Kapoor's instagram persona is in stark contrast to the femininity she portrays on-screen

Having to straddle the dichotomy of being aspirational as well as grounded is not an issue that is unique to Kapoor. A same-generation actor, Sara Ali Khan was seen not too long ago earnestly cribbing about a Rs. 400 phone recharge, and later disclosing to Vogue India that her thesis on crafting a public persona is to endear yourself through seeming comprehending, to be identifiable.

This insistence upon seeming just the same as everyone else, is a bizarre obsession, because who would buy even for a second that that Nawab Saif Ali Khan’s and Amrita Singh’s daughter cannot afford to buy a recharge of that amount?

Kapoor, on the other hand, doesn’t seem to bother with such performances, choosing instead to highlight how her bubble of privilege allows her to travel between different kinds of  femininities with an incredible ease, from hyper-sexual glittery event gowns, to simple chikankari that almost seems everyday. Her characters bear the burden of adorning permissive femininity, one which is often contingent upon the socio-economic conditions created by the men around them. 

A still from Netflix's Gunjan Saxena

Meanwhile, Kapoor’s own anecdotes are unlikely to be characterised as relatable content, even when she is conforming to Khan’s script of stinginess on the Koffee with Karan couch. Yet, what is relatable is her tying up her hair and toeing off her heels to sit more comfortably while on camera, for the talk show.  In other interviews, she’s seen nervously asking interviewers what they think about her career graph, opening up a space in which her privilege feels diminished.
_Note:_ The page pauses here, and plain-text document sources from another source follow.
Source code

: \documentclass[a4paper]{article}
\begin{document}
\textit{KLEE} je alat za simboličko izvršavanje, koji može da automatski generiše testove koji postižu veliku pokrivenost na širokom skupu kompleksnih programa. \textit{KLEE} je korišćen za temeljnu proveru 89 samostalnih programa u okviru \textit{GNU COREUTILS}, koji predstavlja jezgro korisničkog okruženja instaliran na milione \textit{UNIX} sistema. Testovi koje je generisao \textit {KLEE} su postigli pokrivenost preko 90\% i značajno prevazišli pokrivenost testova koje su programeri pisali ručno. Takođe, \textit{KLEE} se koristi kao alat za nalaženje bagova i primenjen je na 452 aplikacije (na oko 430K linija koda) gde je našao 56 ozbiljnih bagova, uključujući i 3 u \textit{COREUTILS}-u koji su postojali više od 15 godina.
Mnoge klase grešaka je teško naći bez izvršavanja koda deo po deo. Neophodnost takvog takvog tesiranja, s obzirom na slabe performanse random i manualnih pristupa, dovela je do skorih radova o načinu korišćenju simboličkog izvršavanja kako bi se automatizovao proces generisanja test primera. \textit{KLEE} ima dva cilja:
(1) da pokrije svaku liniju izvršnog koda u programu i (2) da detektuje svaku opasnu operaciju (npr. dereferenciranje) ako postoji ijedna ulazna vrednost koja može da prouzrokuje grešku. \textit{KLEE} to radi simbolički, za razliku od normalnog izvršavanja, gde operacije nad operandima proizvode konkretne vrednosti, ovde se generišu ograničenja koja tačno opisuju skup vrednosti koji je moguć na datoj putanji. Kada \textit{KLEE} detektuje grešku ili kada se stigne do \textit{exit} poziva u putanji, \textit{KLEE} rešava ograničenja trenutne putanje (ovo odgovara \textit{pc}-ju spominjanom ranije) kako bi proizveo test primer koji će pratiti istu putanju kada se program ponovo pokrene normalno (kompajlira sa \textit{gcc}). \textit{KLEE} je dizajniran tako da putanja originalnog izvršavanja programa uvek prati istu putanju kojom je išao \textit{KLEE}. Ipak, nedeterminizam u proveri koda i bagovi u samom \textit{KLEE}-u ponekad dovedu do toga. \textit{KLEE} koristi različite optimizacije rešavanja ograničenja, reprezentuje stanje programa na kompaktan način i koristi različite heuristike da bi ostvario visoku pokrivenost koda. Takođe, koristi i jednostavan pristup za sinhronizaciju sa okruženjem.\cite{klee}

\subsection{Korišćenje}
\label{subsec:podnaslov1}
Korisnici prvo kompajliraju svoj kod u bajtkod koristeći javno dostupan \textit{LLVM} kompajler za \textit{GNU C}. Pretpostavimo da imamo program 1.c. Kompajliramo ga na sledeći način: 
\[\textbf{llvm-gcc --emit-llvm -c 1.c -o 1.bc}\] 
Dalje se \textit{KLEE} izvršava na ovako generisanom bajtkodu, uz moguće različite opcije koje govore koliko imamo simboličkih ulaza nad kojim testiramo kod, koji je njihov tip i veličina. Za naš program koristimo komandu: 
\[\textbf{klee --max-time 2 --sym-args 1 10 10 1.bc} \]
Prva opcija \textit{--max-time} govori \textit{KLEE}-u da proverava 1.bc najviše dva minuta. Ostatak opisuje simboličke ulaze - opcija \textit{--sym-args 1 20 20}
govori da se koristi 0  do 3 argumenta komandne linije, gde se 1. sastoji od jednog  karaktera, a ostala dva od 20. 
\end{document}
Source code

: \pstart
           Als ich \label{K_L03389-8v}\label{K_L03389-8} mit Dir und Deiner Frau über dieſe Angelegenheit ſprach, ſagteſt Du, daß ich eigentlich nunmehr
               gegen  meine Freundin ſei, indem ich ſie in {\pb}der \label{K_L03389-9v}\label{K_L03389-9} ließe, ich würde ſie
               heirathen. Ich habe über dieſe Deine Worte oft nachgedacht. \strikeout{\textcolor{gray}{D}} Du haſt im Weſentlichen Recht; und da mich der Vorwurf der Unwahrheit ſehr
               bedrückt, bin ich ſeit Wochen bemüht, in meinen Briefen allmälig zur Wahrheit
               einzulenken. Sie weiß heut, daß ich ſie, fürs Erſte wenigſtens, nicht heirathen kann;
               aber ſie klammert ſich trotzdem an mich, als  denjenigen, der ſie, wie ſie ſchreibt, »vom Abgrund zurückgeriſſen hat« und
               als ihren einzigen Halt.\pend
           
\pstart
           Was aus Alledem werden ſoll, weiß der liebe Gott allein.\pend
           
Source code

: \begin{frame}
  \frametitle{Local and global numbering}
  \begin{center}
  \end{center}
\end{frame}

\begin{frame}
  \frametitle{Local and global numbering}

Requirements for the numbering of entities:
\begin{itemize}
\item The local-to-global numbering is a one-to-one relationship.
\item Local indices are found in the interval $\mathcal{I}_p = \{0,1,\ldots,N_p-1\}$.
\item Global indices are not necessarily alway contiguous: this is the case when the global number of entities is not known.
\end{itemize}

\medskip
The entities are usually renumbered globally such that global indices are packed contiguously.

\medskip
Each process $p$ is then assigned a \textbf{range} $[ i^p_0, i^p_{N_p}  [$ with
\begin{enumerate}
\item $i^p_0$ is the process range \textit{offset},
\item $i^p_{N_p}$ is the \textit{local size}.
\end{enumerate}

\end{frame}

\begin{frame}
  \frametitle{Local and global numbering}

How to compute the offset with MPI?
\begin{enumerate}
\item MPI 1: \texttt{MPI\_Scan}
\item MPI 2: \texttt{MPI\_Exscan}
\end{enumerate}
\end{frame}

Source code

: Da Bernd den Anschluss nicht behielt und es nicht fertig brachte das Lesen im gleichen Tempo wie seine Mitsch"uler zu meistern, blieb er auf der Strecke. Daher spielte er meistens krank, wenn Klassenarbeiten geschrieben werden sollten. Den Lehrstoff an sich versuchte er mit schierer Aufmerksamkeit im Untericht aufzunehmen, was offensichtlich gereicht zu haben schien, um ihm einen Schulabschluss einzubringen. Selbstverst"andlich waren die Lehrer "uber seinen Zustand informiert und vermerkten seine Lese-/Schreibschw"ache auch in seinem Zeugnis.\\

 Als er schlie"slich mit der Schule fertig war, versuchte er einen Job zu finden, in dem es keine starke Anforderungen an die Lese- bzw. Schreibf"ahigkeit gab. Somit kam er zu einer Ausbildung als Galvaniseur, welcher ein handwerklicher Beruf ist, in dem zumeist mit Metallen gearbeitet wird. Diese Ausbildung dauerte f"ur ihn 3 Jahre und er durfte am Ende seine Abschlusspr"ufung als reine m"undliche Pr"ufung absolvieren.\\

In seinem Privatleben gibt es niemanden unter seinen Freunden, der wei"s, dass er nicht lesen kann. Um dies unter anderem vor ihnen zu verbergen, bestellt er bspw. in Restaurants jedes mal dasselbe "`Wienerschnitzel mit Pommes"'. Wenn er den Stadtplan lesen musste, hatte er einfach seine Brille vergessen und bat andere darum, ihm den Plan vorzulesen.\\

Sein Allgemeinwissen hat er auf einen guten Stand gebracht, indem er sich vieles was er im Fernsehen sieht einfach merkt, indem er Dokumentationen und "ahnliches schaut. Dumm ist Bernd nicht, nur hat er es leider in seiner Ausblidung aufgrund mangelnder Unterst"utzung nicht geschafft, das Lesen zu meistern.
These trepidatious interactions with the press, and feeling excessively comfortable on her mentor’s couch, can be construed as authentic. 

But if these are authentic moments, it inadvertently leads to the question of what kind of authenticity is digestible, and what isn’t. If Kapoor does come out the next day to claim that the changes her body went through were results of surgeries, would we sympathise because the demands of beauty are oppressive? Or would we detest, and resent her privilege that gives her easy access to them?

a still from Good Luck Jerry

But then, such are our times, where we are caught in a hellish countercycle of demanding two dissonant ideas of authenticity and relatability from our celebrities. Between the two, authenticity is a subtext that’s glimpsed briefly and occasionally, pushed out of sight both by our unreasonable demands and celebrities' own agency. Kapoor has neatly compartmentalised from where you can seek glossiness (even if it is sculpted) and where you can seek what feels grounded. 

There is a sense of loss in this celebrity-audience dynamic, where one tries to pull the string and the other puts up a wall. This aggressive prescriptiveness shows how stardom is a constant process of making amongst these series of negotiations. A making that entails asks of entitlement as well as several surrenders of expectations. And all of this within the realm of an incontestable truth: A star is, not born, but made.